Top of Data listing

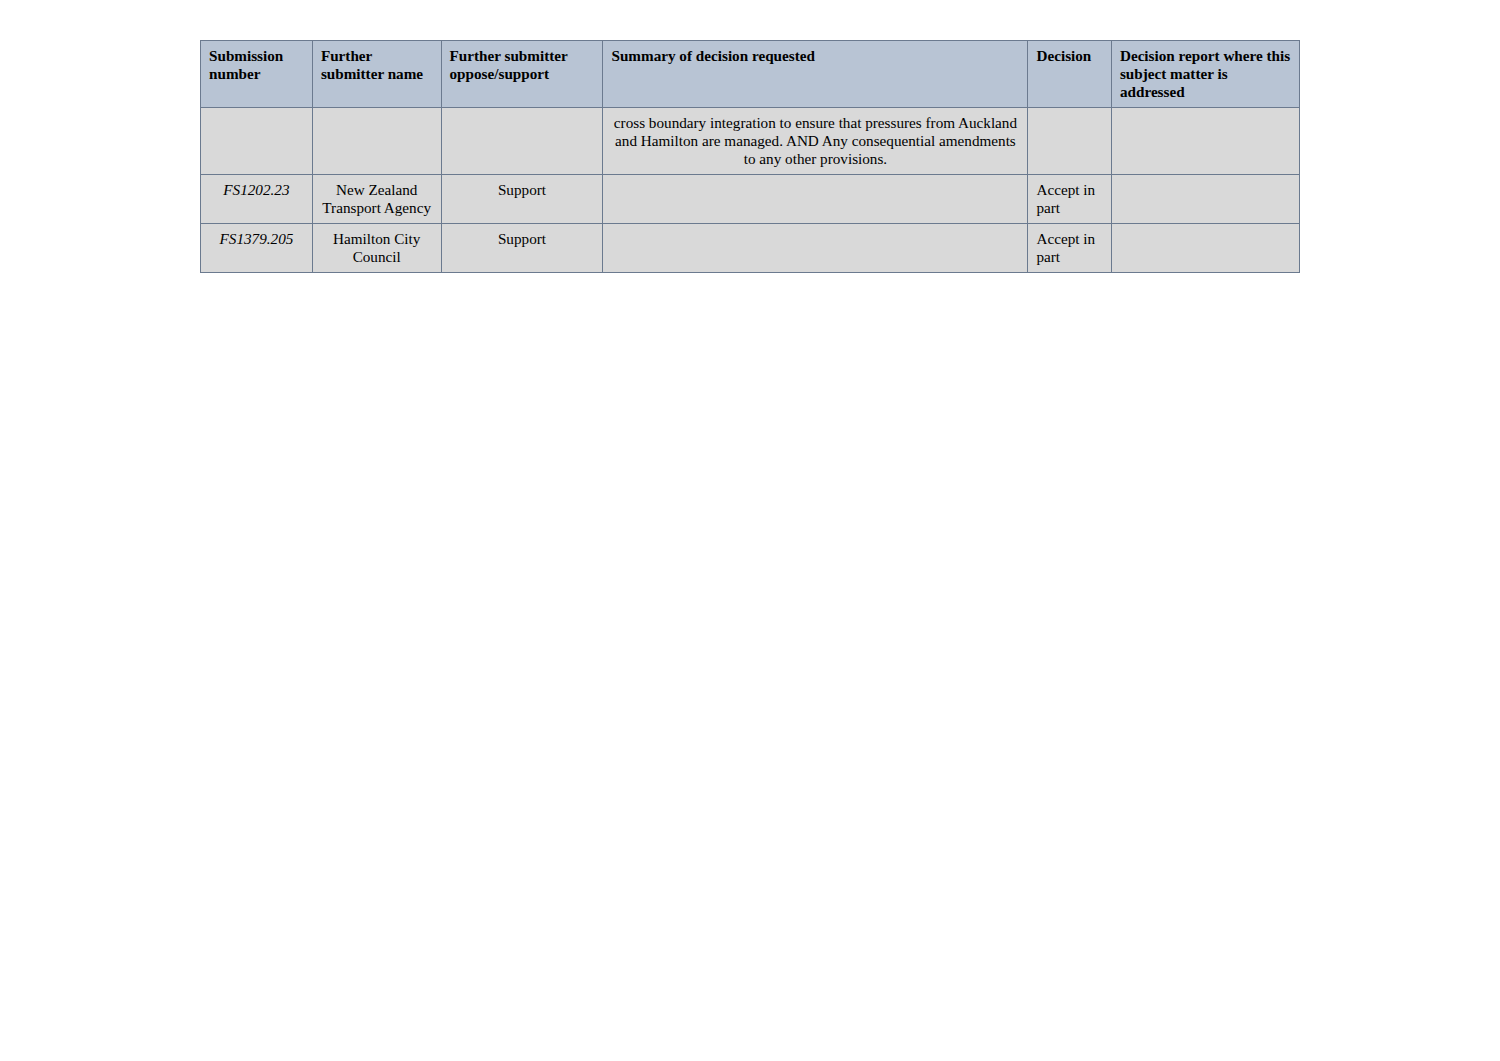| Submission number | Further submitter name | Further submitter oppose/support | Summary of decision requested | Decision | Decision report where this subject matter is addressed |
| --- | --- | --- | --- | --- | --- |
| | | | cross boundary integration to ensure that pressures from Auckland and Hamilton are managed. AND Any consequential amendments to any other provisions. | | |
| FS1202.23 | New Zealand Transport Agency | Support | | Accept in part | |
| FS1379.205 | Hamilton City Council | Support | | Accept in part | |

Bottom of Data listing

Set down the records precisely as they appear. Any picture stays out.

• _Exercise response_
| Submission number | Further submitter name | Further submitter oppose/support | Summary of decision requested | Decision | Decision report where this subject matter is addressed |
| --- | --- | --- | --- | --- | --- |
| | | | cross boundary integration to ensure that pressures from Auckland and Hamilton are managed. AND Any consequential amendments to any other provisions. | | |
| FS1202.23 | New Zealand Transport Agency | Support | | Accept in part | |
| FS1379.205 | Hamilton City Council | Support | | Accept in part | |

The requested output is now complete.